"Por ser descendencia de Adán, pertenecimos un tiempo a Satanás. En el bautismo, la sangre de Cristo cayó sobre nosotros y arrancó nuestra alma del poder de Satanás. Mas en nuestra carne ha quedado la concupiscencia; la inclinación al mal no ha sido borrada completamente. Dios quiere que seamos vencedores netos por nuestra propia colaboración. Él lucha en nosotros; su Ágape nos sostiene en la lucha. Pero ese Ágape debe convertirse en Ágape nuestro, porque Dios quiere séquito voluntario, y no forzado, amor desinteresado y libre. Por eso tenemos que tomar la Cruz con sus dos caras. Mientras sigamos bajo el pecado y mientras nuestra voluntad no esté totalmente sometida al Ágape, tenemos que llevar la pasión de la cruz, su vergüenza, debemos mortificarnos: "Mortificationem Domini Iesu in corpore nostro circumferentes - Llevando siempre en nuestros cuerpos la muerte de Jesús" (2Co 4, 10).
 
El Señor ha triunfado; su Cruz es Cruz de gloria y este glorioso estandarte va delante de nosotros arrastrándonos y dándonos fuerza y valor. Por el momento, nuestra cruz sigue siendo instrumento de muerte: "Mortificamur tota die" - Somos muertos todo el día" (Rm 8,36). Pero con cada avance en la lucha contra la carne y contra el pecado, hacemos que avance nuestro estandarte y nosotros mismos nos acercamos a la Cruz de gloria.
 
Cada vez que sufrimos una afrenta, una humillación o una enfermedad; cada vez que ejercitamos la obediencia, o mortificamos nuestro cuerpo, o renunciamos a nuestra voluntad, avanza el estandarte de la Cruz.
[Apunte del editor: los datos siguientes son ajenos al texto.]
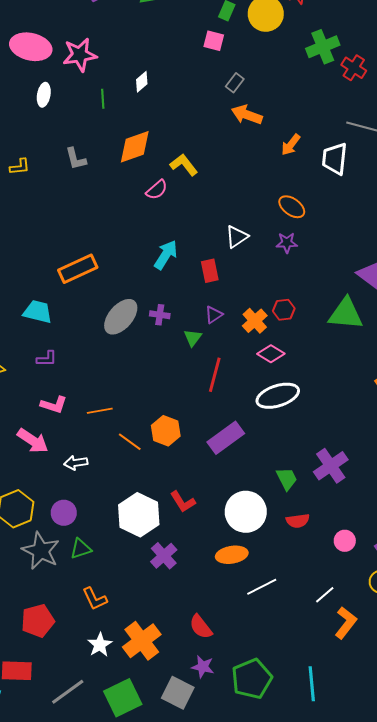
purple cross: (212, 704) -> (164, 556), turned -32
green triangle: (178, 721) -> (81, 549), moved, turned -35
Vistos con los ojos del mundo, cada vez somos más pequeños e insignificantes; pero a los ojos de Dios, la Cruz aparece cada vez más adornada y más gloriosa. A cada acto de amor de la Cruz, se debilita el dominio de Satanás y del mundo, y se acerca el Reino de Dios"

(Odo Casel, El Misterio de la cruz, p. 103s).
 
¡Ya tenemos más pistas para nuestro trabajo cuaresmal interior!
 
La cruz maniestada en una afrenta, o una humillación, o una enfermedad, o un acto de obediencia o... ¡¡tantas cosas!!